Where now for Paul Jewell?
It all fit so well.
Paul Jewell would return to glory at Brian Clough’s first Championship club and the comparisons between the two strikers who retired early and inspired smaller teams to great things would be further cemented. Jewell’s exit came amid chants for his job from the Pride Park South Stand, admissions of contrition from the chairman Adam Pearson and Burton Albion – home of the actual successor to Clough – rising towards the Football League. Both East Midlands clubs are looking at the same manager.
Jewell has left Chris Hutchings in charge – again – and has suffered a significant dent in his reputation having taking on the Pride Park job with a remit not to keep the Rams in the Premiership but to launch a return the season after.
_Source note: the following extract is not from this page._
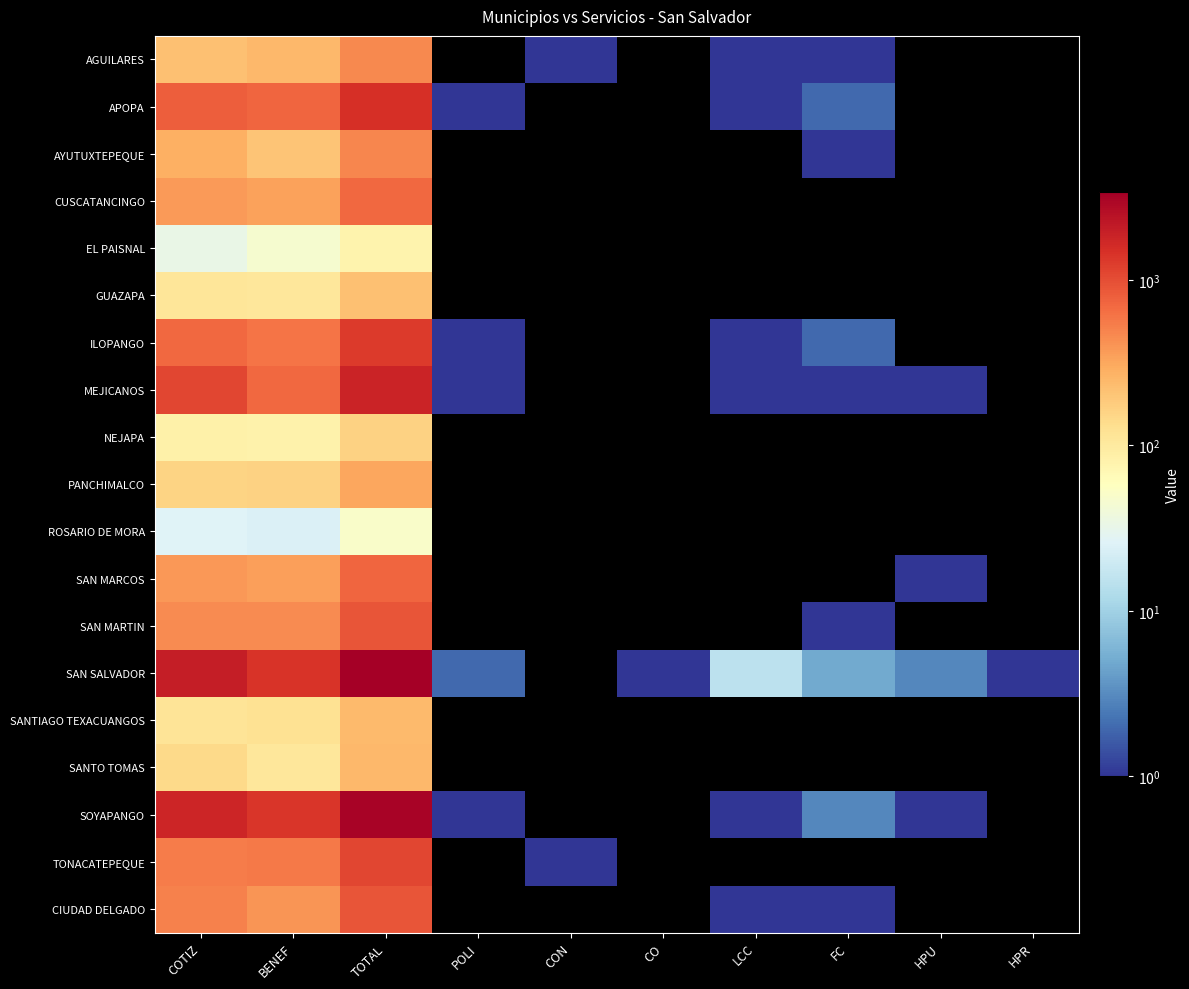

True or false: GUAZAPA has a value of 32 at COTIZ.

False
The fact that he made such a poor fist of even attempting to stay in the top flight was put down to the players, the failure for a replaced squad to start a promotion campaign falls on Jewell – at least in the eyes of most.
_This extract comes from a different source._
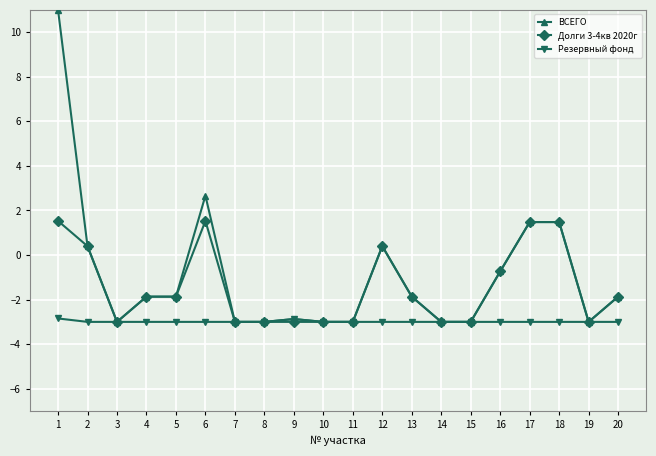

What is the value of the Долги 3-4кв 2020г point at the 1st from the left?

1.5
Damning for Jewell were Pearson’s words on his exit – that he was a manager with a proven track record of getting teams out of the Championship – which risk ghettoising the former City and Wigan boss into the Neil Warnock position where he is trusted to get you to the big leagues but no further.
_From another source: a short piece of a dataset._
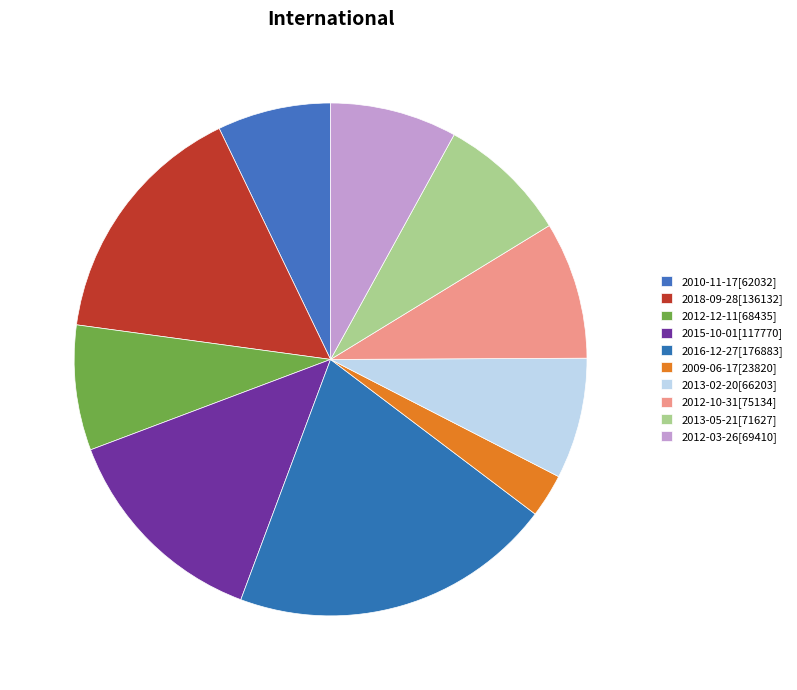

How many slices are in this pie chart?

10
It is unlikely his next role will be at a club higher than the role he has just left leaving him looking at his record – something of a 2:4 with City and the Latics as successes and Sheffield Wednesday and Derby as failures – and hoping that if he is to be considered a promotion expert his next role does not tip the odds against him.
The former City boss is stuck between the limits of being a promotion specialist and the hardship of maintaining a positive role in modern football – even after keeping Wigan in the Premiership the grumbles had started at the Latics who wanted the club “moving to the next level”
Jewell’s next level seems frustratingly out of reach.